Я опустила ноги и закрыла глаза. Я вдруг вспомнила: «Эскейпом» пахло от меня в тот вечер, когда я познакомилась с Денисом.
— Он совсем не такой, как остальные. Ему достаточно того, что он со мной, держит меня за руку, смотрит мне в глаза, — говорила Вика. — Но я-то понимаю: так не может продолжаться до бесконечности. Мужчине нужна женщина. Это неоспоримо. Я не хочу, чтоб ею стала другая. Ты ведь знаешь, я вовсе не придерживаюсь мнения, что секс способен заменить все остальные ощущения, но то, что он занимает…
Я уже не слушала Вику. Я больше не могла терпеть пытку «Эскейпом». Я вскочила с дивана и уселась на ковре в позе лотоса. О, это обманчивое чувство самообладания…

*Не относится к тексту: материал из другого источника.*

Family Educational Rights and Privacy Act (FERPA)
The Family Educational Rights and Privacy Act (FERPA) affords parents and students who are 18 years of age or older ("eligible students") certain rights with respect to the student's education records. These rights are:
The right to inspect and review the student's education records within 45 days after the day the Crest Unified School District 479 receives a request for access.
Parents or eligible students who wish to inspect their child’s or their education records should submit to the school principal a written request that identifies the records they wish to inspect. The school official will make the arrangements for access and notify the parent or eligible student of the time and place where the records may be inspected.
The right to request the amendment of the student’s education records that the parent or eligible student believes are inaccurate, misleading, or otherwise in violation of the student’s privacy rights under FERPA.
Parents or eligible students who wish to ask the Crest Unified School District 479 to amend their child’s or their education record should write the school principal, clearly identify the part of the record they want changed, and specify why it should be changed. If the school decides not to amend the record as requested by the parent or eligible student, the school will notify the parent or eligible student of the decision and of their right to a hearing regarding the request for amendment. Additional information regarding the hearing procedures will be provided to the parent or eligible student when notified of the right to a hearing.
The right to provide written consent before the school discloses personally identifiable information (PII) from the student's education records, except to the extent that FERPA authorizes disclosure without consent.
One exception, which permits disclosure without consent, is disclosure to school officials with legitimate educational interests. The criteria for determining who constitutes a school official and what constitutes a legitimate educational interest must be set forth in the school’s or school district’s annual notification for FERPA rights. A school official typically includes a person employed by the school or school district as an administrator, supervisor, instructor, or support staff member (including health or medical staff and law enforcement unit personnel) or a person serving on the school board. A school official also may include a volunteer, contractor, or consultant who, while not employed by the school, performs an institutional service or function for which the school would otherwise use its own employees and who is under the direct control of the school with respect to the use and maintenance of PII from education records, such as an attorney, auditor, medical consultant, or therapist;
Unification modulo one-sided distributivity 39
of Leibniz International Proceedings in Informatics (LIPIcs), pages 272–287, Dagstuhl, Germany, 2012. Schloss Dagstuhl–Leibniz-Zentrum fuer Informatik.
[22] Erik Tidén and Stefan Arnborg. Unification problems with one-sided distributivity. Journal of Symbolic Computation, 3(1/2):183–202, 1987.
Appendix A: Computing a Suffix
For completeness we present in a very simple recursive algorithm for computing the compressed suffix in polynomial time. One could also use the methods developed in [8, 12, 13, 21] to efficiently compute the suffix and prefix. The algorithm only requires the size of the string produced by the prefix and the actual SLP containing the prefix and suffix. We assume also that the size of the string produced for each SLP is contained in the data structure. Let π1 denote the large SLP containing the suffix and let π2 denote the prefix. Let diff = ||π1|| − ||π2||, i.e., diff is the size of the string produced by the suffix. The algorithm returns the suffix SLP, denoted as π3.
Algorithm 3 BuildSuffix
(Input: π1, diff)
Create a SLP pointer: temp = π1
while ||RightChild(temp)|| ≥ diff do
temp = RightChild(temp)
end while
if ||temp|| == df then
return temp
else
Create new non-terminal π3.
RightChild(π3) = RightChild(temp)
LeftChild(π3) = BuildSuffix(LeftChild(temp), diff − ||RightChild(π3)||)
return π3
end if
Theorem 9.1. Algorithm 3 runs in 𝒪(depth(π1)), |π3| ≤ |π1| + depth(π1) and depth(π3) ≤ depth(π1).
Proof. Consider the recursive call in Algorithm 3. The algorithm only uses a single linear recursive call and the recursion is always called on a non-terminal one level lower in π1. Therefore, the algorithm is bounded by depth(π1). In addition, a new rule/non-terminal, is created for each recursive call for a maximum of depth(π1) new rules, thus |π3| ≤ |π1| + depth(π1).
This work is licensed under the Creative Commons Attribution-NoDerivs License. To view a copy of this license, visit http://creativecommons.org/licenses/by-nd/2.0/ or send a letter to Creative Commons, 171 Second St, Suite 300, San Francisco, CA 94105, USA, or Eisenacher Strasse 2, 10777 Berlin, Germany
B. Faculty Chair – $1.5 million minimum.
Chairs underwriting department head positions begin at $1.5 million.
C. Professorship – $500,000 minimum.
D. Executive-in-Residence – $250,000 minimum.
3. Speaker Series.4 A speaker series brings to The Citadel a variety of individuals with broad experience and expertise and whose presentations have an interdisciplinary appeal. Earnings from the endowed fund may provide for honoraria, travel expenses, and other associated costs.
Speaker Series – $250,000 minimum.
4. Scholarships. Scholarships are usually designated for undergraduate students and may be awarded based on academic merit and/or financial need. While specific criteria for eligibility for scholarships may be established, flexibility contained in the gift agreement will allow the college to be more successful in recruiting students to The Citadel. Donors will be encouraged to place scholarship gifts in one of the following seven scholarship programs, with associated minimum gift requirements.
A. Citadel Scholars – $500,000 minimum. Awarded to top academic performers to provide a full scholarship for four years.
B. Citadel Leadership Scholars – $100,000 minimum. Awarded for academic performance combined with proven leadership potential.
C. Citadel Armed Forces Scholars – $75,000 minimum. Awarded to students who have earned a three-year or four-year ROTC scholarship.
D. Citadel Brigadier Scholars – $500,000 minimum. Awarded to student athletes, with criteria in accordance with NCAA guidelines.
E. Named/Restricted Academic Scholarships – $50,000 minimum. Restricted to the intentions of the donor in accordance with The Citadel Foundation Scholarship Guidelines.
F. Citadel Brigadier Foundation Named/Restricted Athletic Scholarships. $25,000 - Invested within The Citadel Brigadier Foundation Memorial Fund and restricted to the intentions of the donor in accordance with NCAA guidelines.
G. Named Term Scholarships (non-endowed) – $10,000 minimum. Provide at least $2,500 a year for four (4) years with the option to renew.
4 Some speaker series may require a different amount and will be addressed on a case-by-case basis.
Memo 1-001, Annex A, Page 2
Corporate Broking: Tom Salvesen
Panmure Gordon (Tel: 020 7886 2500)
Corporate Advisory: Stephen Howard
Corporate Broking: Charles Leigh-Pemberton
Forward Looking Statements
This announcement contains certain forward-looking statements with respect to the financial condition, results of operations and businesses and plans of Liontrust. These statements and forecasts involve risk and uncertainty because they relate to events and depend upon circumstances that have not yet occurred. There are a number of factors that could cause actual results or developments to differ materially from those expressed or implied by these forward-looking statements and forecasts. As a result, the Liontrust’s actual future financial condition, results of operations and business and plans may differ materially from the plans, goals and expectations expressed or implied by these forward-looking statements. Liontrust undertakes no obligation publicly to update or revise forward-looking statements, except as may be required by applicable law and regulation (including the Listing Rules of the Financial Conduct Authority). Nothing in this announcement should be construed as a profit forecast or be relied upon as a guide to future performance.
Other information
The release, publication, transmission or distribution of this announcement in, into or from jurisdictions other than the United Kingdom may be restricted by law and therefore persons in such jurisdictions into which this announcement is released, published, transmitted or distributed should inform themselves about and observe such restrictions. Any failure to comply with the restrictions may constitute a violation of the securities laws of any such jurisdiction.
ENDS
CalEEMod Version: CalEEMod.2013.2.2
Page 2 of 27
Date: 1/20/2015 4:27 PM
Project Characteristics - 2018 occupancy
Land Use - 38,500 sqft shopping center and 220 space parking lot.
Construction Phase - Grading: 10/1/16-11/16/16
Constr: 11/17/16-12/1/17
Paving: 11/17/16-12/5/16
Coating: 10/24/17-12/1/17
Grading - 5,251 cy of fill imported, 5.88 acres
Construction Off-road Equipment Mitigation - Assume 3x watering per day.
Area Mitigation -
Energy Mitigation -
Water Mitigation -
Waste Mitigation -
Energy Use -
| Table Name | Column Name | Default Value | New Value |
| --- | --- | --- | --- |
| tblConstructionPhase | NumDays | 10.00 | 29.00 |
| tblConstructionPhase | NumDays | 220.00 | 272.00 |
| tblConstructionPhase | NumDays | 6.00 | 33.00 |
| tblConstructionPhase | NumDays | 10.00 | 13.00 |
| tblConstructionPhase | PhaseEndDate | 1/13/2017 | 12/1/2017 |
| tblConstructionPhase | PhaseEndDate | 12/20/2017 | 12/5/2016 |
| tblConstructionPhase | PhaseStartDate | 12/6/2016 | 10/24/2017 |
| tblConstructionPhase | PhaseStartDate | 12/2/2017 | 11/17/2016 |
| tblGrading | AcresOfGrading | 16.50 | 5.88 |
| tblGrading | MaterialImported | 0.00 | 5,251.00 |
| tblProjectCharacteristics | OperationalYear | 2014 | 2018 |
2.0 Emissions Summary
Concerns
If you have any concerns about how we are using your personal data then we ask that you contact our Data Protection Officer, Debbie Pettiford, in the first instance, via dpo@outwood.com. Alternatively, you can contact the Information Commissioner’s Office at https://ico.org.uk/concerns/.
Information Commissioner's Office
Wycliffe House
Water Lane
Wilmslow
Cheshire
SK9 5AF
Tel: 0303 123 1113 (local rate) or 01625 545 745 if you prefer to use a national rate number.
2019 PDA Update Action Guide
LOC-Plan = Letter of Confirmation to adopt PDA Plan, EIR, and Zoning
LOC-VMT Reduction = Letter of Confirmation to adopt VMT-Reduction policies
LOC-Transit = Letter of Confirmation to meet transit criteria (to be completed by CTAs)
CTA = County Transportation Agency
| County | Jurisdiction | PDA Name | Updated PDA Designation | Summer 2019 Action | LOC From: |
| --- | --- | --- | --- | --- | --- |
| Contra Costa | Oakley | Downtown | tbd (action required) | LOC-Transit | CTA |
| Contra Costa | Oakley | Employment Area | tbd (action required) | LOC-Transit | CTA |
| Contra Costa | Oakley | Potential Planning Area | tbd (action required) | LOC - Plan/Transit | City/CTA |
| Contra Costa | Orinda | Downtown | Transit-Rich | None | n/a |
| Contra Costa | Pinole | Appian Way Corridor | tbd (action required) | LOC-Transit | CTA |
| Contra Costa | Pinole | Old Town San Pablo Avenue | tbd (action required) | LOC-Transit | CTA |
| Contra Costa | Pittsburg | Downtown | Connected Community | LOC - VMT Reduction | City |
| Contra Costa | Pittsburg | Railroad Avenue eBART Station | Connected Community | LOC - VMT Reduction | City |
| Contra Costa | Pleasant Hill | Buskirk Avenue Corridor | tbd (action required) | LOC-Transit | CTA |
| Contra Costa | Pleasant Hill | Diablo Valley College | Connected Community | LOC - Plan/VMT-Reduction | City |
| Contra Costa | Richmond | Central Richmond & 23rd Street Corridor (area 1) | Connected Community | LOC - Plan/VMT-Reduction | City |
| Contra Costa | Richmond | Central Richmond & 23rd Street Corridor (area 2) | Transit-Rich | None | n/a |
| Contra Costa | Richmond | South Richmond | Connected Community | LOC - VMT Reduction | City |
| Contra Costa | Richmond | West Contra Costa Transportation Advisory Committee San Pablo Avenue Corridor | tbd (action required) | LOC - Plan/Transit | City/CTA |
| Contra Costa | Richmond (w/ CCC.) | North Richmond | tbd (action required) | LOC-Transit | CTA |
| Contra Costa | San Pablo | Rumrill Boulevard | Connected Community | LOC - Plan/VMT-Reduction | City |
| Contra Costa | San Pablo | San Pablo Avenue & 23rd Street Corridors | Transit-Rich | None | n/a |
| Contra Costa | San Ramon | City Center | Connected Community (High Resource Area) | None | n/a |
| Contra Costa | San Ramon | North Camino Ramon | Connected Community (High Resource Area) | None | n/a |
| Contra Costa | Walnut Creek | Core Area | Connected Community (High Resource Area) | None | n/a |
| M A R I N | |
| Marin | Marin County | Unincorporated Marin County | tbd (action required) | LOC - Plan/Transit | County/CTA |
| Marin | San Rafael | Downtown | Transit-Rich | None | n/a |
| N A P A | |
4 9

— Я не могу пригласить Станислава к себе — это некрасиво и, честно говоря, небезопасно, — продолжала Вика. — Он может Бог знает что обо мне подумать. Он и так не поверил, когда я сказала, что ни разу не изменила мужу. Но ведь это так и есть, Лорик, и ты тому свидетель. Слушай, а что, если нам устроить ужин втроем? — внезапно осенило мою кузину. — Само собой, все хлопоты и расходы беру на себя. Лорик, солнышко, это было бы так здорово! А то Станислав наверняка думает, что я из самой что ни на есть кондовой среды. А ведь я и музыке училась, и даже, как ты помнишь, ходила в балетный кружок. Лорик, ну что же ты молчишь? Ты ведь не возражаешь, да?
Вика присела на корточки и попыталась заглянуть мне в глаза. Я их тут же закрыла.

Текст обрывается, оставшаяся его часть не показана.